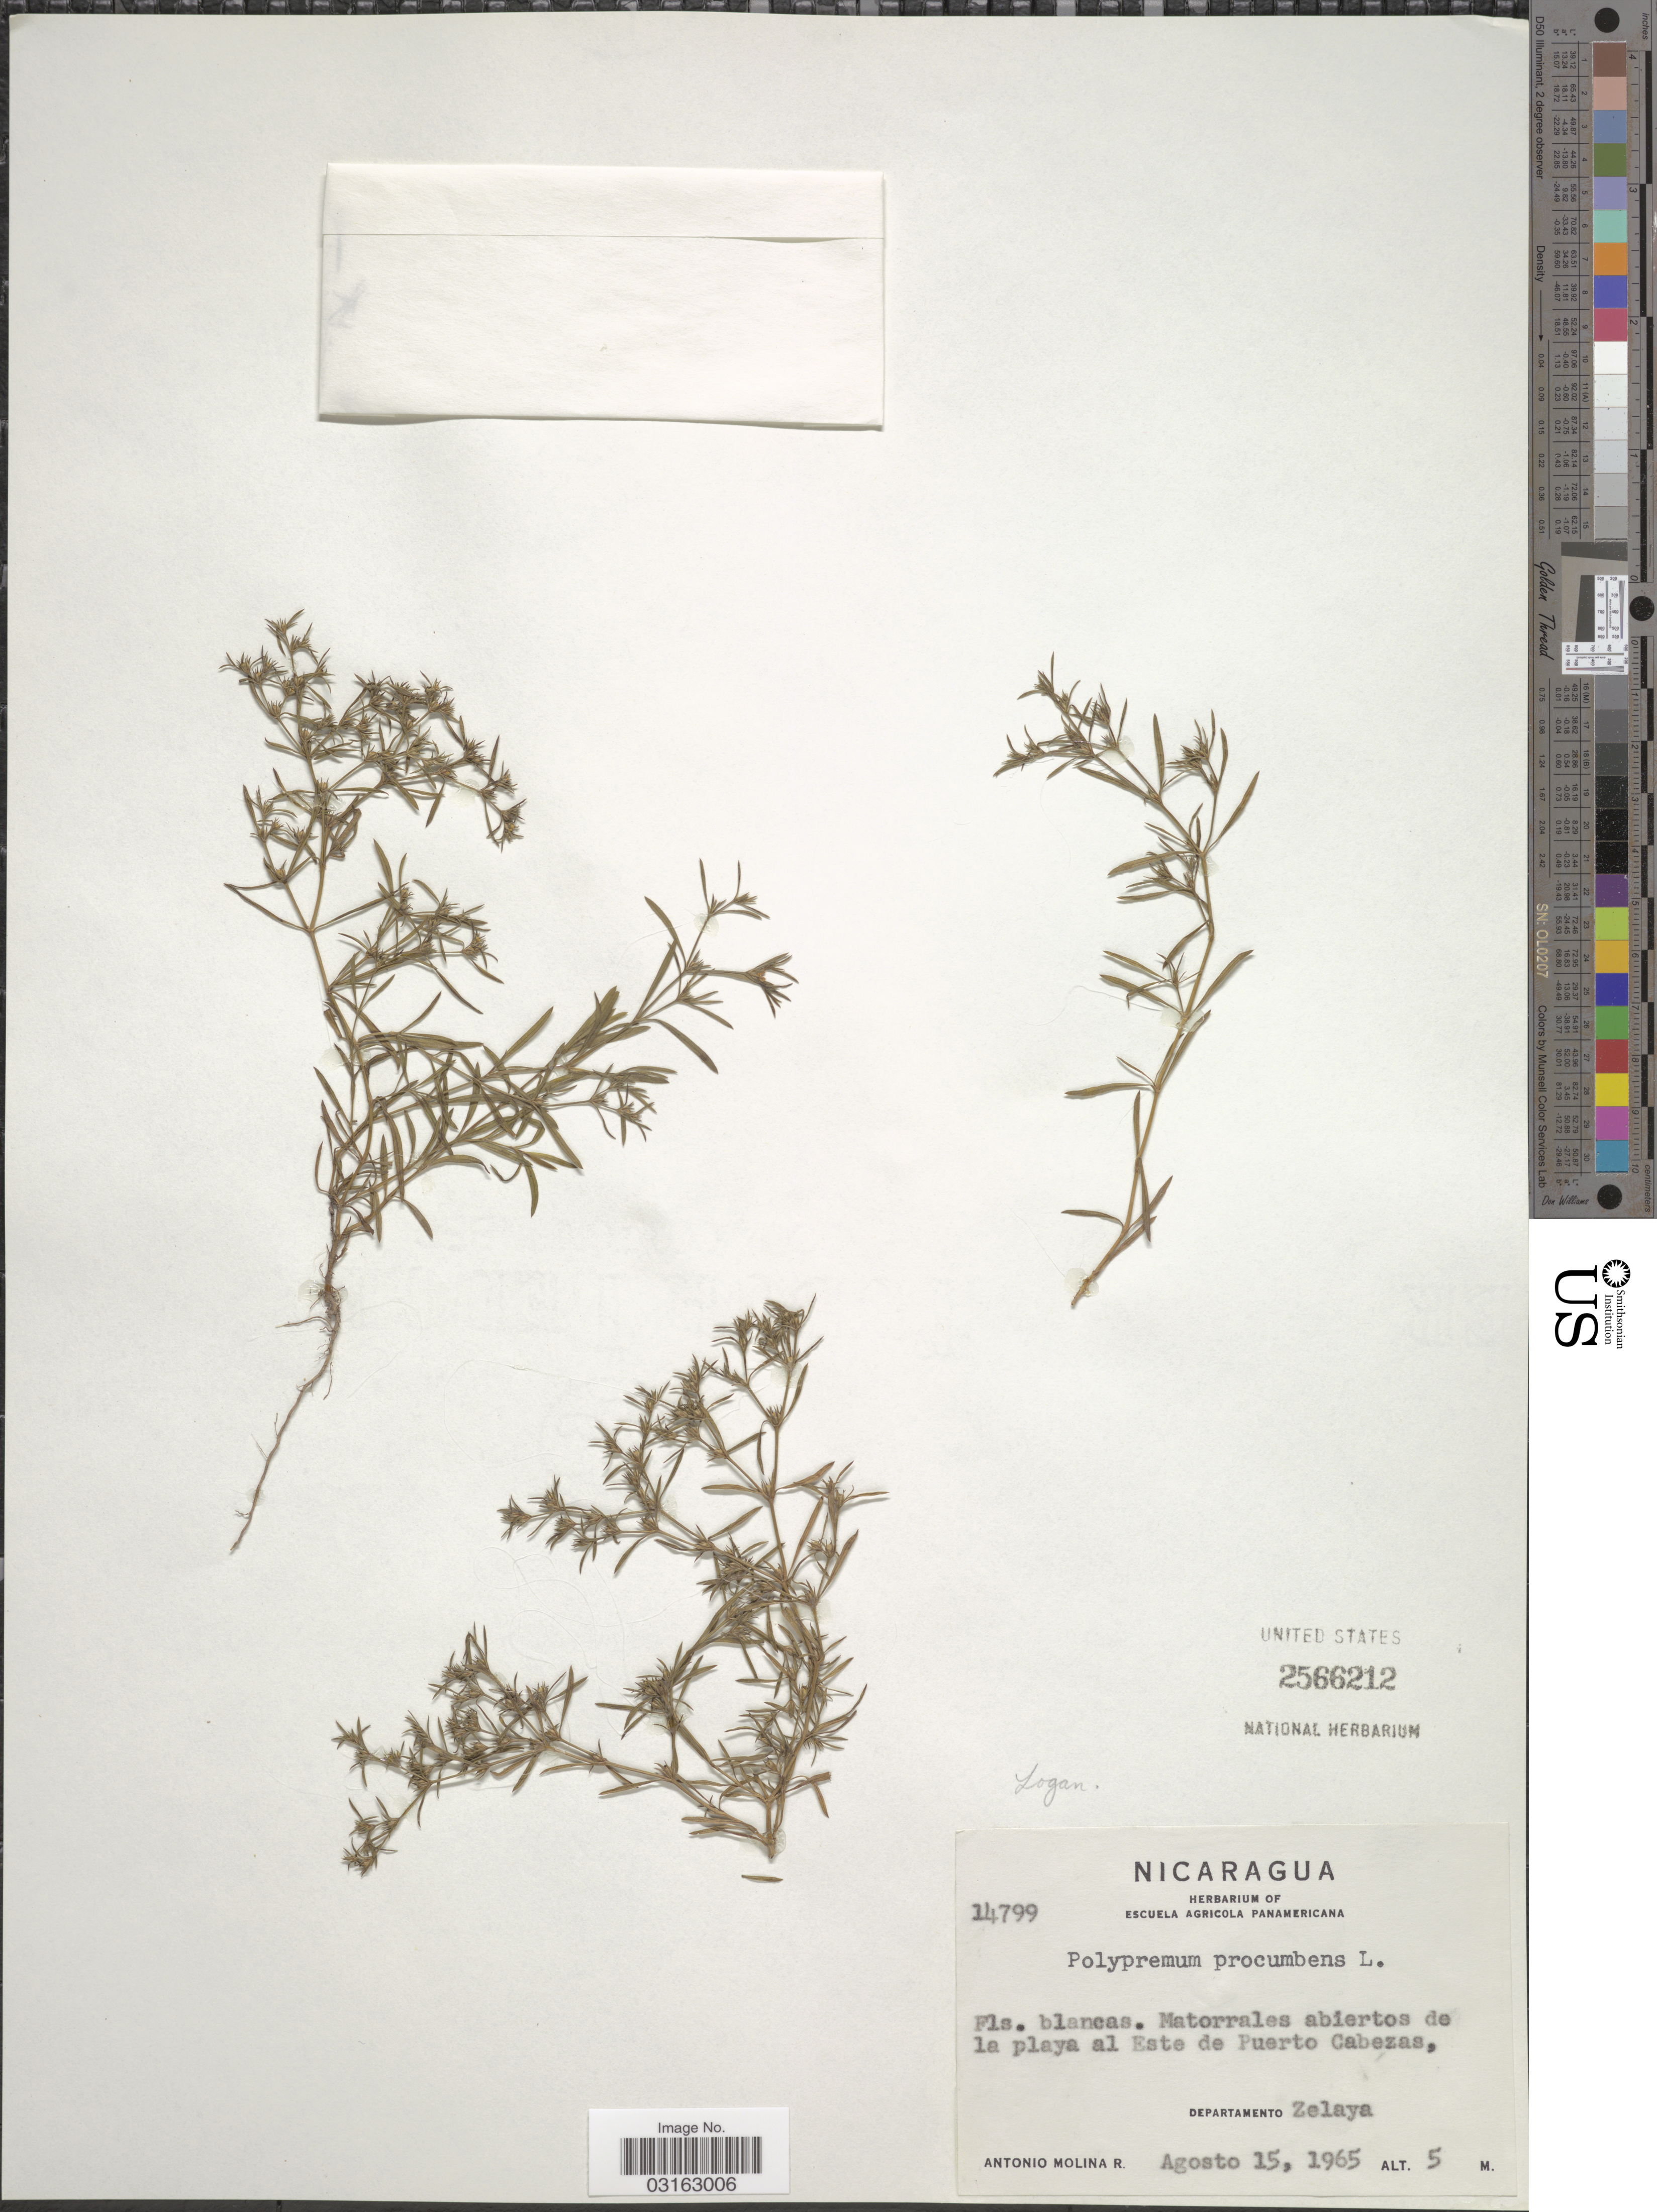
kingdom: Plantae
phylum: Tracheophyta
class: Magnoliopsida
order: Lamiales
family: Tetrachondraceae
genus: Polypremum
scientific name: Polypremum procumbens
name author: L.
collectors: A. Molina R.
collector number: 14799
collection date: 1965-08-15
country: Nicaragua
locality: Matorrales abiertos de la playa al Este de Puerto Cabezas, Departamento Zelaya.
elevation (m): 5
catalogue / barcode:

TASK OBJECTIVE
Reproduce the items above with "locality" replaced by "collection site" and everything else left unchanged. Omit the pictures.

OUTPUT FOR THIS TASK
kingdom: Plantae
phylum: Tracheophyta
class: Magnoliopsida
order: Lamiales
family: Tetrachondraceae
genus: Polypremum
scientific name: Polypremum procumbens
name author: L.
collectors: A. Molina R.
collector number: 14799
collection date: 1965-08-15
country: Nicaragua
collection site: Matorrales abiertos de la playa al Este de Puerto Cabezas, Departamento Zelaya.
elevation (m): 5
catalogue / barcode:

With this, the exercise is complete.